Applied Bayesian Lab 4

Complete all Questions and submit your final PDF or html (either works!) under Assignments in Canvas.

Goal

In our last class, we encountered a scenario we hadn’t seen before. We had not one but two parameters that we needed to estimate in our Bayesian model, which meant that our posterior distribution had two random variables in it.

When we encounter a scenario when the posterior distribution is not a known distribution (like a Gamma, a Beta, a Normal, etc.), we are not able to directly use properties of that distribution when we do our Bayesian analysis. In these situations, we need to use something called Markov Chain Monte Carlo (MCMC) to allow us to estimate the posterior distribution for our parameters of interest and hence perform inference on those parameters.
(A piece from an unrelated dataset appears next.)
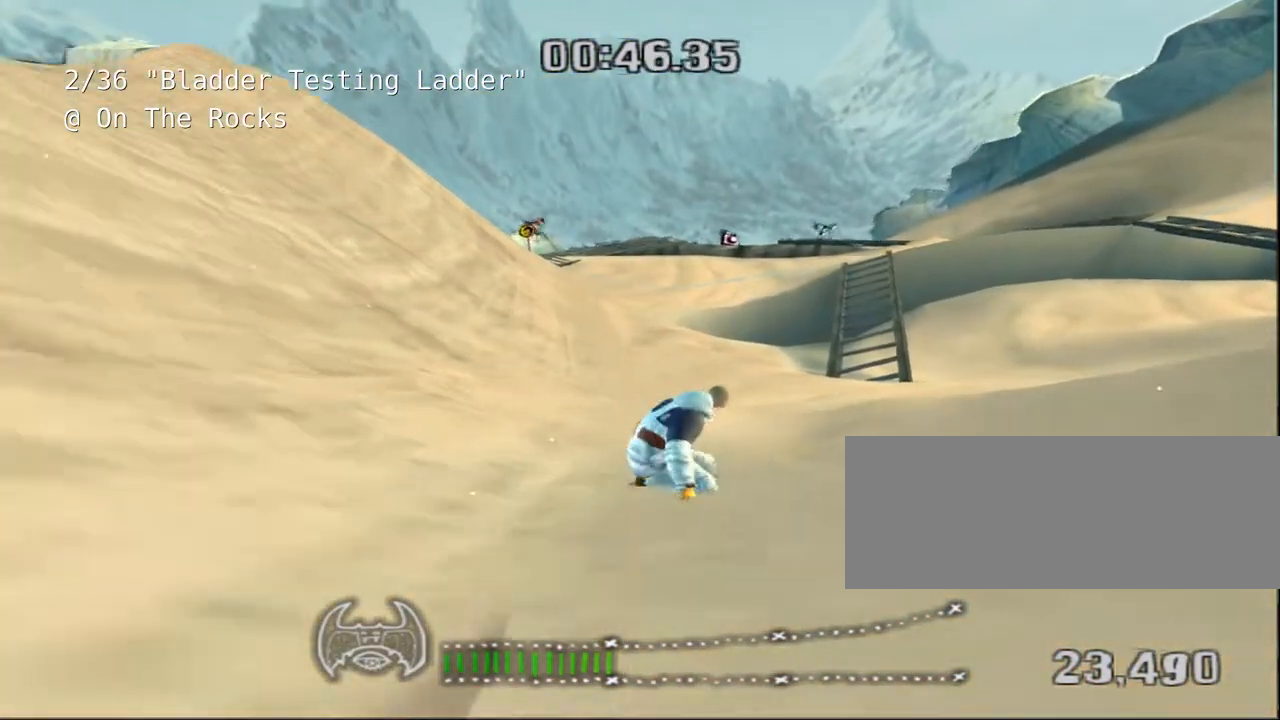
{"keys": [], "events": [[83, "s", "down"], [117, "s", "up"], [150, "a", "down"], [350, "a", "up"]]}
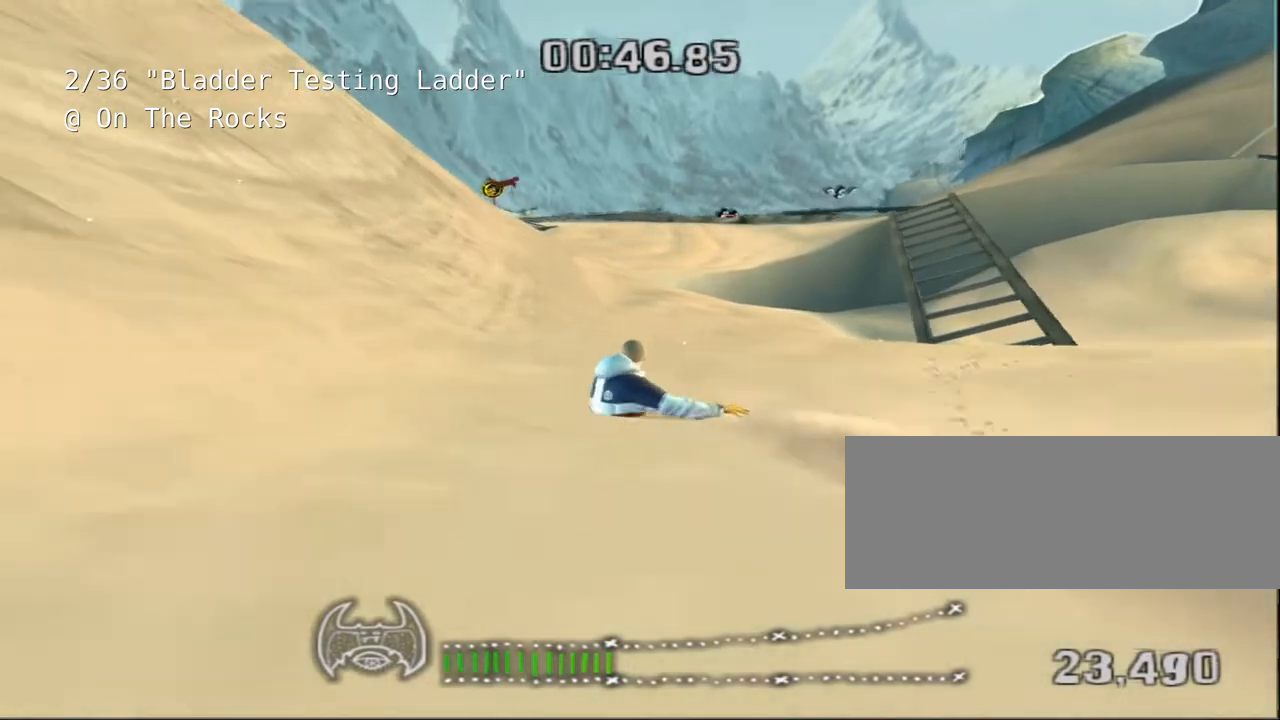
{"keys": [], "events": [[117, "s", "down"], [200, "s", "up"]]}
Today, we are going to explore one specific type of MCMC called Gibbs sampling. We will practice (1) deriving the full conditionals that we need, (2) coding the Gibbs sampler in R, and (3) working with the samples that we obtain from our Gibbs sampler to approximate our posterior of interest.

The Data

Today we are interested in modeling the average number of people who click on an advertisement for a new bubble tea shop in Winston-Salem. This advertisement is posted on articles for the online version of the local paper. We have information on \(Y\)= the number of people who have clicked on the ad per day for a random sample of \(n=30\) days.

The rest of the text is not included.